# Battlefield 3 Verzögerung?



## Sturm-ins-Sperrfeuer (31. Januar 2012)

*Battlefield 3 Verzögerung?*

Hi, hab gerade nach vielen Jahren wieder CSS ausgepackt und war überrascht. Überrascht deshalb:
In BF3 gibt es bei mir ein merkwürdiges Verbindungsproblem. Wenn ich jemanden in den Kopf schieße, läuft er noch etwa 2 Schritte weiter, was dazu führt, dass ich mehrere Schüsse ausversehen auf einen eigentlich "toten" Gegner abfeuere.
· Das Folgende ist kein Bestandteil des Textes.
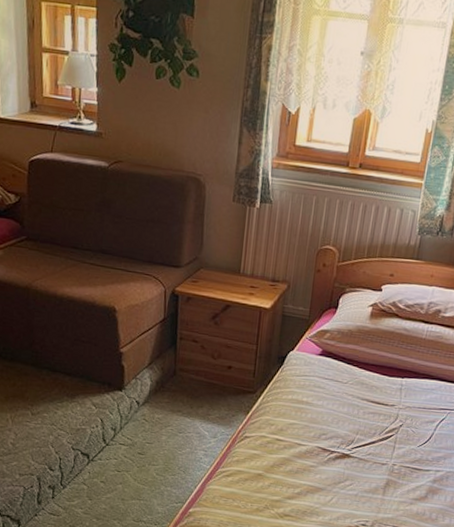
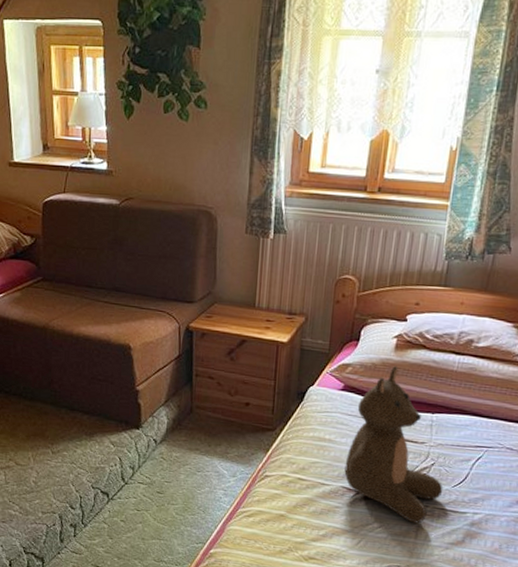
stuffed bear: none [320,333,410,481] -> present [344,366,443,524]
Die Animation kommt quasi erst weit nach dem Treffer. 
Auch wenn Gegner um die Ecke kommen, knallen sie mich extrem schnell ab, als hätten sie mich schon viel früher gesehen, als ich sie. Das selbe, wenn ICH um die Ecke komme. Viel zu späte Gegenwehr.

Jetzt habe ich wieder CSS gespielt und es war herrlich direkt. In der Millisekunde in der ich abgedrückt habe, ist der Gegner umgekippt. Ich sehe den Gegner genau dann wenn er mich sieht. Und nur so kann man skill vll ausspielen.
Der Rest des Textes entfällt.